When our mind is so full of all of these decisions and tasks, we can find that we shut down and don’t do any of them. I’ve talked before about how I do a brain dump so I was excited to hear Brooke back that idea on her episode.
If you’re ready to try this, here is what you need. A pen, paper, a quiet space and 20 minutes.
Then all you need to do is just start writing. Write down everything that is in your head. Every task you need or want to do. Every project to complete, every event to attend, a phone call to make, a bill to pay. And then when you think you are all done, sit in silence for a moment and think “what else?” then write those. More and more will come.
I have been using this method for years and it always helps me to empty all those thoughts on to the page and get them out of my head. It leaves me room to think creatively and relax.
Brooke takes this a step further though. She says, after you write down everything, (I had 3 full pages) go back and write down what is keeping you from accomplishing this task. Some examples from my page were items like:
- Pick up cake (can’t do it until Saturday)

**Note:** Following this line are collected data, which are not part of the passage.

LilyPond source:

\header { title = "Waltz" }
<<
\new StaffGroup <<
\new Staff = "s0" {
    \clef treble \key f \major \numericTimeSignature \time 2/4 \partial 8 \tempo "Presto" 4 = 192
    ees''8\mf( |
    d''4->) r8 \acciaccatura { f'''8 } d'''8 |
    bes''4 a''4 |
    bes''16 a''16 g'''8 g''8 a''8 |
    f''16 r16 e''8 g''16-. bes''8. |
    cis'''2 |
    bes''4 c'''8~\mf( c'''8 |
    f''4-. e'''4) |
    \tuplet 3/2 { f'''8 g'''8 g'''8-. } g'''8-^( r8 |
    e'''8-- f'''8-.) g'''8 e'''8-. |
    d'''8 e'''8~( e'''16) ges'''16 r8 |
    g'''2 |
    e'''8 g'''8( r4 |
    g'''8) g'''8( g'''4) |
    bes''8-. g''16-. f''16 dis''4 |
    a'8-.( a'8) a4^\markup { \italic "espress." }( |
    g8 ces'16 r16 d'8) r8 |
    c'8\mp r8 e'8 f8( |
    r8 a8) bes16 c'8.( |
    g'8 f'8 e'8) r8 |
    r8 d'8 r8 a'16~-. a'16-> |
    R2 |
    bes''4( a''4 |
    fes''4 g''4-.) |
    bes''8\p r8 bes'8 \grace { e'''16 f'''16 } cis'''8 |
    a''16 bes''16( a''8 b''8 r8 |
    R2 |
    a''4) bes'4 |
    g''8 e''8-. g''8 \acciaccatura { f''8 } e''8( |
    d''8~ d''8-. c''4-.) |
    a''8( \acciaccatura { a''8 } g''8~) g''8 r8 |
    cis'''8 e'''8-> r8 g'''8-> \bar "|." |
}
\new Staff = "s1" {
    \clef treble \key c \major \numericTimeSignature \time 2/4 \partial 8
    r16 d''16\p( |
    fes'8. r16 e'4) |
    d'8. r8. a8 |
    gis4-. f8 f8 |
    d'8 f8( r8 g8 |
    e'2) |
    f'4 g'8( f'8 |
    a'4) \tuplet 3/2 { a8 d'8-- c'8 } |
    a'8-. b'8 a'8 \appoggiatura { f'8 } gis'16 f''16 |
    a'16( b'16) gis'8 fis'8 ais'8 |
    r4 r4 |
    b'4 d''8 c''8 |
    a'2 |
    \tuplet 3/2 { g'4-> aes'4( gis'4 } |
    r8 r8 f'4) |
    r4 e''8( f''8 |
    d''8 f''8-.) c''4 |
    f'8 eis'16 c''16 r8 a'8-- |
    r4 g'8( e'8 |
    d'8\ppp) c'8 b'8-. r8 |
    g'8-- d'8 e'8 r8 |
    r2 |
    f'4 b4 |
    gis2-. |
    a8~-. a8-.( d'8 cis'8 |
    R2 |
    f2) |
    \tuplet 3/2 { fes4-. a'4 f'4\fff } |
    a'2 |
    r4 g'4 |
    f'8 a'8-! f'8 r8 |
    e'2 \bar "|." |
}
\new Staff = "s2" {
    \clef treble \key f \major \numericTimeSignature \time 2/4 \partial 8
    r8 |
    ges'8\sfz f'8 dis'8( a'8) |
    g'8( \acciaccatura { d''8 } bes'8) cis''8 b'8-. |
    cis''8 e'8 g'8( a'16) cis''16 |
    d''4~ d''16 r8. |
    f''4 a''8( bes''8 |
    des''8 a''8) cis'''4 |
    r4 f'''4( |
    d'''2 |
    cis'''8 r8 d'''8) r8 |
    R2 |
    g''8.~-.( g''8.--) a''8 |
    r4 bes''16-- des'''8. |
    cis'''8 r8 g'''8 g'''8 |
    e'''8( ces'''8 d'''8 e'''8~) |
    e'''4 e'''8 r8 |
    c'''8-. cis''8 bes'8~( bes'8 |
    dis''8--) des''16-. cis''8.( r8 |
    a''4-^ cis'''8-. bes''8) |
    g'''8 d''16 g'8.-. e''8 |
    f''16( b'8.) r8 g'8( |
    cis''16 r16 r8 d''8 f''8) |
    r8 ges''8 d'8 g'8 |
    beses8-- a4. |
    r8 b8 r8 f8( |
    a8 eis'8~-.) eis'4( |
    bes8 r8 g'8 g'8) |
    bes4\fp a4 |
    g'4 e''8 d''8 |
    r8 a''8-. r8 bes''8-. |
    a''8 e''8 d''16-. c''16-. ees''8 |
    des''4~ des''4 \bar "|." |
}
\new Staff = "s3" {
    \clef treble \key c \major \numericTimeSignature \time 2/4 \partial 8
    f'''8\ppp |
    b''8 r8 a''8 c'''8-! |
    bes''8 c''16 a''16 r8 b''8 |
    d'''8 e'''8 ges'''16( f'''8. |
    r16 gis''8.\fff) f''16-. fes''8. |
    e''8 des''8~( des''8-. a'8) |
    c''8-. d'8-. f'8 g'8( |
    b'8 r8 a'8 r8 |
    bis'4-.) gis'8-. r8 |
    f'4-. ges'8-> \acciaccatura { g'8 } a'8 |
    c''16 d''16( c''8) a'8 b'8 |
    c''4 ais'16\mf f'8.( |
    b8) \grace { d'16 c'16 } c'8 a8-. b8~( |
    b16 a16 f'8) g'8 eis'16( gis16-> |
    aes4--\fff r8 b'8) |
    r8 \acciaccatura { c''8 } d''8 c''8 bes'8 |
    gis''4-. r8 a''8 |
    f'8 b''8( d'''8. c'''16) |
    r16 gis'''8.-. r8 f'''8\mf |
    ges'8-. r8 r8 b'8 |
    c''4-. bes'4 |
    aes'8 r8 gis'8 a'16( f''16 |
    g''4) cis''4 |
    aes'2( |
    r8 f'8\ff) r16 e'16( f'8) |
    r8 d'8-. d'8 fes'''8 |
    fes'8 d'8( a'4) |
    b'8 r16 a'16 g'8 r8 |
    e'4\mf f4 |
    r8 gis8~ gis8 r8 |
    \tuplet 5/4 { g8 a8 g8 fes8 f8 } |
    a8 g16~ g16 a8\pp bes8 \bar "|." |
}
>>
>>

- Send flyers at school in backpack mail (wait for approval, go to school and print, put in teacher mailboxes)
- Pick up the bushes I cut outside (empty the wagon that is full of sticks so I can use it)
As you can see, there’s always something that needs to happen before the item that is on your list, writing them out made me realize that most aren’t nearly as time-consuming as I assumed they would be.
Here is where the lesson took a turn for the (even) BETTER!
Now, she said, go back and cross off anything you don’t WANT to do. Yes, there will be consequences. But if you know what that is, and are ok with it. Cross it off. I crossed off “paint the chicken coop”. Yes, the consequence is that it will stain and maybe warp some. I’m okay with that.
From here, she suggests that you tackle your most important items first – not your most urgent. She says “if something is urgent, that means you didn’t plan it well. And so if you haven’t planned it well, that doesn’t make it important. It just makes it urgent.”
Then we schedule those items (and all your items) onto your calendar, setting aside specific time blocks to accomplish them. By doing this, we actually get to have MORE free time because we aren’t piecing together lots of unplanned and unorganized tasks throughout the day.
So the moral of the story and lesson I learned is this:
- Decisions that aren’t life or death, really don’t matter. Just make one and move on, plan ahead or eliminate it altogether.
- Make my hard decisions earlier in the day.
- If it matters to me, I need to commit to it and schedule it. (Hey gym.)
- Simplifying quiets my chaos
- Get it all out on paper, decide what’s holding you up, eliminate what you don’t want to do and know that life will go on.